9. Additional Terms of Use and Miscellaneous
  1. Relationship of the Parties. The relationship between 360Cities and you is that of independent contractors. Nothing contained in this Agreement shall be construed as creating any agency, partnership, joint venture, or other form of joint enterprise, employment, or fiduciary relationship between the parties, and neither party shall have authority to contract for or bind the other party in any manner whatsoever.
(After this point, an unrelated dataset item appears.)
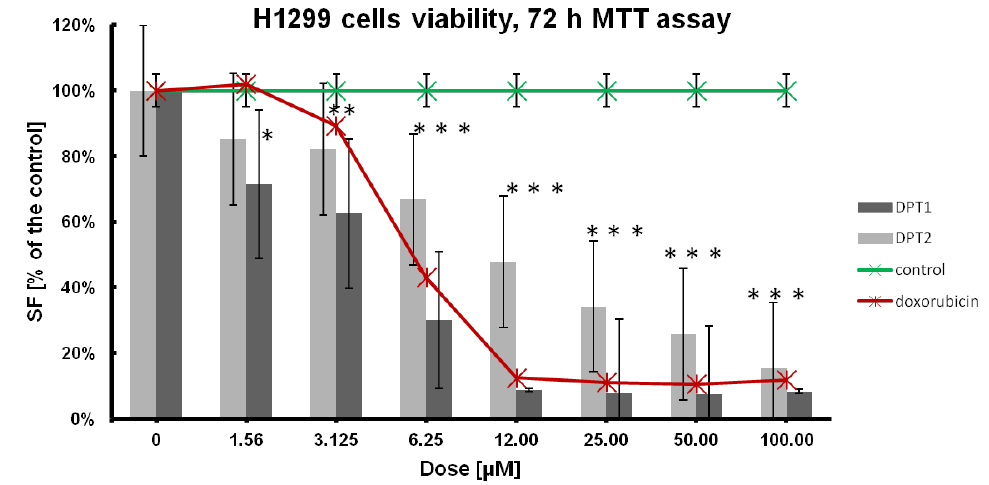
Figure 3. Dose effect of the DPT-1 and DPT-2 treatment on the viability of H1299 cells after 72 h of treatment, followed by MTT assay (control—untreated cells; positive control—doxorubicin-treated cells). Data are presented as mean ± SD. *** or ** or *—statistical significance in comparison to the control was calculated with a t -test, and p -value < 0.05 is indicated with a star.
  2. Assignment. This Agreement is personal to you. You shall not assign or otherwise transfer any of its rights, or delegate, subcontract, or otherwise transfer any of its obligations or performance, under this Agreement. Any purported assignment, delegation, or transfer in violation of this Section is void. 360Cities may freely assign or otherwise transfer all or any of its rights, or delegate or otherwise transfer all or any of its obligations or performance, under this Agreement. This Agreement is binding upon and inures to the benefit of the parties hereto and their respective permitted successors and assigns.
  3. Amendment and Modification; Waiver. Notwithstanding anything else in this or any other agreement, 360Cities has the right, in its sole discretion, to make changes to this Agreement and any other agreements or terms which may be referred to or incorporated by reference herein at any time and for any reason, and you consent to the terms of this Agreement and any such other agreement and/or terms, in force at the time that you purchase a particular item of Content.
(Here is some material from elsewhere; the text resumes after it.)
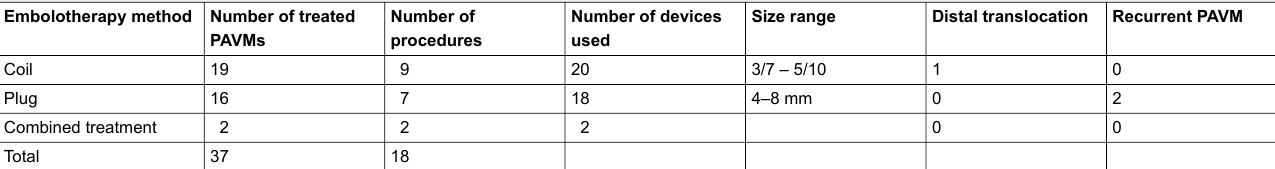
Table 2: Results of embolotherapy by method. Recurrent pulmonary ateriovenous malformations (PAVMs) occurred in patients treated with vascular plugs at 10 days and 3 months. Embolotherapy method Number of treated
  4. Severability. If any part of this Agreement is invalid, illegal, or unenforceable in any jurisdiction it shall not affect any other part of this Agreement or invalidate or render unenforceable such part in any other jurisdiction.
  5. Governing Law: Submission to Jurisdiction. This Agreement shall be governed by and construed in accordance with the internal laws of the United States and the State of New York without giving effect to any choice or conflict of law provision or rule. Each party irrevocably submits to the exclusive jurisdiction of the federal and state courts located in the city of New York in any legal suit, action or proceeding arising out of or related to this Agreement or any Content. You shall promptly reimburse us for any reasonable attorneys' fees and court costs that are incurred by 360Cities in enforcing this Agreement. We are also entitled to set-off from payments of the amounts payable to you any amounts owed by you to us and reasonable legal fees and other expenses incurred in enforcing this Agreement.
  6. Entire Agreement and Acceptance. This Agreement constitutes the entire agreement of the parties with respect to the subject matter contained herein, and supersedes all prior and contemporaneous understandings and agreements, whether written or oral, with respect to such subject matter. You accept this agreement by clicking “OK” and/or otherwise signifying acceptance, in particular by continuing to use 360Cities website and purchasing Content.